Much to my dismay, I am often accused of being a Democrat. When I act offended by this accusation, the response is often, “So, you are a Republican?” Of course, I am neither. Labels are boring, but what I am in reality is a Leftist. Republicans and Democrats are two Centrist parties squabbling over picked nits. And in the case of Healthcare Reform, it was the very last hope of Obama’s presidency having some legitimacy to distinguish it from Bush’s presidency. And here comes its utter failure. And here comes the revelatory moment where we find that business is being conducted quite according to the usual.
It’s not about the stupid website. It’s the failure of the plan to be truly revolutionary, affordable, accessible, and indicative of Leftist ideals. What America needs is a single-payer system; true universal care. Instead we have some kind of weird maneuver to take the burden off of Medicare/Medicaid and to put it on the already suffering middle class while ensuring and even possibly bolstering the revenue stream of the insurance industry. My reoccurring theme of profit vs. service shines like a thousand suns in this arena. The status quo of the insurance industry racket might have felt a blow when preexisting condition clauses were eradicated but it healed itself quite nicely. Employers are now required to insure part-time employees? My own employer has made mention of cutting back the hours of part-time employees to just below the amount required by law to provide coverage. Insurance companies are required to offer more comprehensive coverage? Sure thing, but not without jacking up the price and eradicating simpler more affordable plans.
So the Republicans are up in arms. Why? Not because they are concerned with justice and a society where the needs of its citizens are fulfilled. A Fox News article I read the other day was so insidiously vague as to suggest that those who voted for Obama would pay less than those who voted for Romney. The devil of the details has to do with the regulations of red states and blue states, so ironically red states would actually be paying more because they voted red lawmakers into power who lapsed on the very regulations that would ease the cost, but the mention of regulations was down at the bottom of the article, way after the incendiary writing and suggestive phrasing that made it seem like Obama was rewarding those who voted for him.
My point is that what is being left unsaid defines the lines of American politics much more clearly than what is being argued about histrionically. Republicans have made it their moral obligation to take the Obama administration to task for all its wrongdoings. In the face of the Affordable Care Act, Speaker Boehner shut the government down to halt such an intolerable injustice from going any further. My question is this: Are there party lines to draw when it comes to illegal surveillance programs? Of course, Republicans ushered in the Patriot Act and were in charge when good old-fashioned wiretapping made the headlines, but if there was a thread of honesty and decency in the motives of the Republicans, why wouldn’t they take this entirely scandalous scandal to task?

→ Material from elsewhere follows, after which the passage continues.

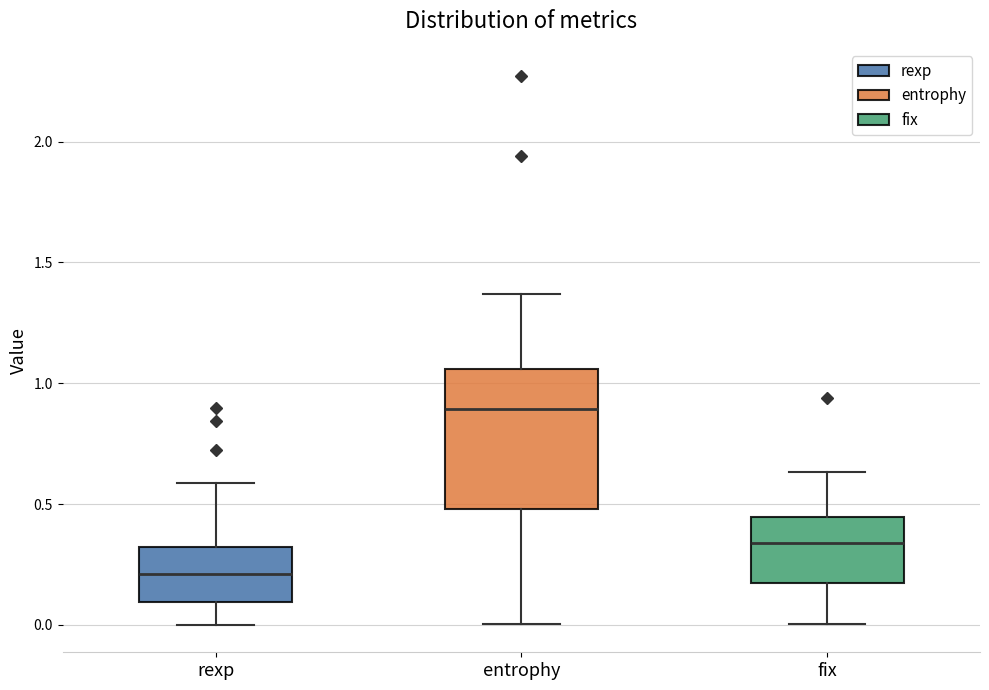

Comparing the boxes themselves (not the whiskers), which one is the tallest?

entrophy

The NSA/Snowden story just has not stopped for a second since it broke earlier in the year. Just when it seems like the crazy has exhausted itself, something new comes down the line that is even more out of control than what came before. And as I write this, the New York Times has released its claim that the CIA pays AT&T $10 million a year to access its databanks. These are staggering claims and with no call for moral leadership the stories sink to the bottom beneath the comparative fluff that rises to the top like ACA and Syria. Not to trivialize war and healthcare, but, again, comparatively the systemic, outlandish and criminal behavior of what has become a surveillance industry seems far more profound of a story.
My point is not to don the conspiracy hat. I am merely suggesting we listen to the deafening silence. It’s a silence that speaks of an unadulterated absence of any moral compass. It speaks of special interests so tangled and self-serving that the government and corporations and the military are becoming indistinguishable. Republicans and Democrats agree more often than we realize. We tend to not realize because they do so quietly with a wink and a nudge. The political theater of squabble that we are privy to is only when they disagree on how to divide the horde of wealth and power they are gathering.